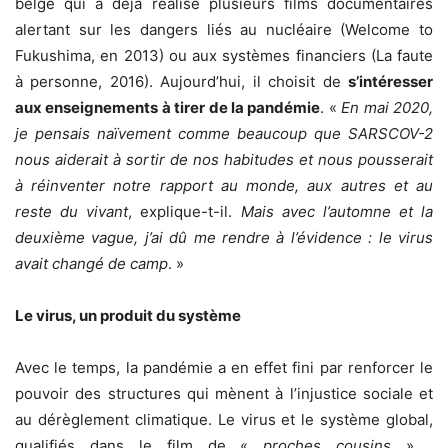
belge qui a déjà réalisé plusieurs films documentaires
alertant sur les dangers liés au nucléaire (Welcome to
Fukushima, en 2013) ou aux systèmes financiers (La faute
à personne, 2016). Aujourd’hui, il choisit de
s’intéresser
aux enseignements à tirer de la pandémie
. «
En mai 2020,
je pensais naïvement comme beaucoup que SARSCOV-2
nous aiderait à sortir de nos habitudes et nous pousserait
à réinventer notre rapport au monde, aux autres et au
reste du vivant
, explique-t-il.
Mais avec l’automne et la
deuxième vague, j’ai dû me rendre à l’évidence : le virus
avait changé de camp
. »
Le virus, un produit du système
Avec le temps, la pandémie a en effet fini par renforcer le
pouvoir des structures qui mènent à l’injustice sociale et
au dérèglement climatique. Le virus et le système global,
qualifiés dans le film de «
proches cousins
» ,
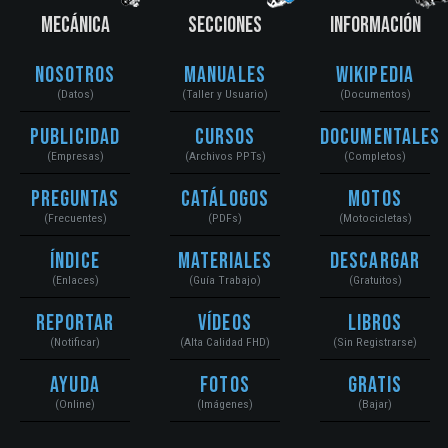
MECÁNICA
SECCIONES
INFORMACIÓN
Nosotros
Manuales
Wikipedia
(Datos)
(Taller y Usuario)
(Documentos)
Publicidad
Cursos
Documentales
(Empresas)
(Archivos PPTs)
(Completos)
Preguntas
Catálogos
Motos
(Frecuentes)
(PDFs)
(Motocicletas)
Índice
Materiales
Descargar
(Enlaces)
(Guía Trabajo)
(Gratuitos)
Reportar
Vídeos
Libros
(Notificar)
(Alta Calidad FHD)
(Sin Registrarse)
Ayuda
Fotos
Gratis
(Online)
(Imágenes)
(Bajar)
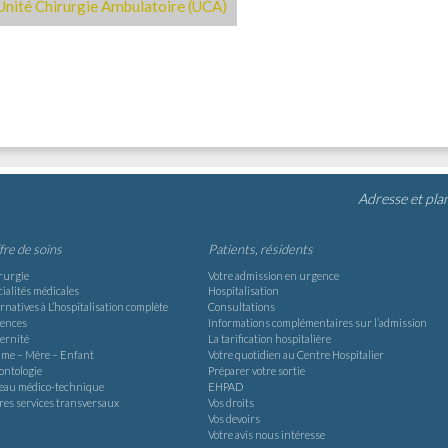
Unité Chirurgie Ambulatoire (UCA)
Adresse et pla
ffre de soins
Patients, résidents
rurgie
Votre admission en urgence
ialités médicales
Hospitalisation
rnatives à L’hospitalisation complète
Consultations
ences
Informations complémentaires sur l’admission
ernité
La tarification hospitalière
me – Mère – Enfant
Votre quotidien au Centre Hospitalier
ontologie
Préparer votre sortie
teau médico-technique
EHPAD
res services transversaux
Vos droits
Vos devoirs
Votre avis nous intéresse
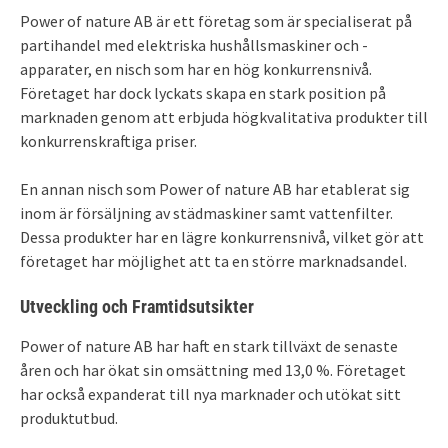
Power of nature AB är ett företag som är specialiserat på
partihandel med elektriska hushållsmaskiner och -
apparater, en nisch som har en hög konkurrensnivå.
Företaget har dock lyckats skapa en stark position på
marknaden genom att erbjuda högkvalitativa produkter till
konkurrenskraftiga priser.
En annan nisch som Power of nature AB har etablerat sig
inom är försäljning av städmaskiner samt vattenfilter.
Dessa produkter har en lägre konkurrensnivå, vilket gör att
företaget har möjlighet att ta en större marknadsandel.
Utveckling och Framtidsutsikter
Power of nature AB har haft en stark tillväxt de senaste
åren och har ökat sin omsättning med 13,0 %. Företaget
har också expanderat till nya marknader och utökat sitt
produktutbud.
═══
* **WORK TO COMPLETE**
Out of the data above, return each line where the word "nisch" can be found.

* **REPLY TO THE TASK**
apparater, en nisch som har en hög konkurrensnivå.
En annan nisch som Power of nature AB har etablerat sig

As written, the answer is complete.